## Task
The copy has to match the data exactly and leave out every picture.

Image and design file data
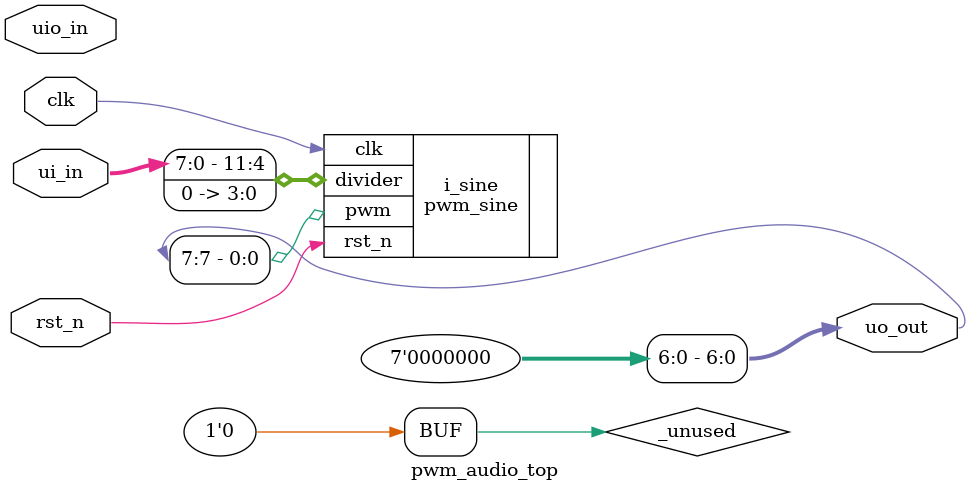
<source format=v>
/*
 * Copyright (c) 2024 Michael Bell
 * SPDX-License-Identifier: Apache-2.0
 */

`default_nettype none

module pwm_audio_top (
        input clk,
        input rst_n,

        input [7:0] ui_in,
        input [7:0] uio_in,
        output [7:0] uo_out

);
    localparam CLOCK_FREQ = 40_000_000;

  pwm_sine i_sine(
        .clk(clk),
        .rst_n(rst_n),

        //.divider({ui_in, uio_in[3:0]}),
        .divider({ui_in, 4'b0000}),

        .pwm(uo_out[7])
  );

  // All output pins must be assigned. If not used, assign to 0.
  assign uo_out[6:0] = 0;

  // List all unused inputs to prevent warnings
  wire _unused = &{uio_in, 1'b0};

endmodule

</source>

## Result of this task
<source format=v>
/*
 * Copyright (c) 2024 Michael Bell
 * SPDX-License-Identifier: Apache-2.0
 */

`default_nettype none

module pwm_audio_top (
        input clk,
        input rst_n,

        input [7:0] ui_in,
        input [7:0] uio_in,
        output [7:0] uo_out

);
    localparam CLOCK_FREQ = 40_000_000;

  pwm_sine i_sine(
        .clk(clk),
        .rst_n(rst_n),

        //.divider({ui_in, uio_in[3:0]}),
        .divider({ui_in, 4'b0000}),

        .pwm(uo_out[7])
  );

  // All output pins must be assigned. If not used, assign to 0.
  assign uo_out[6:0] = 0;

  // List all unused inputs to prevent warnings
  wire _unused = &{uio_in, 1'b0};

endmodule

</source>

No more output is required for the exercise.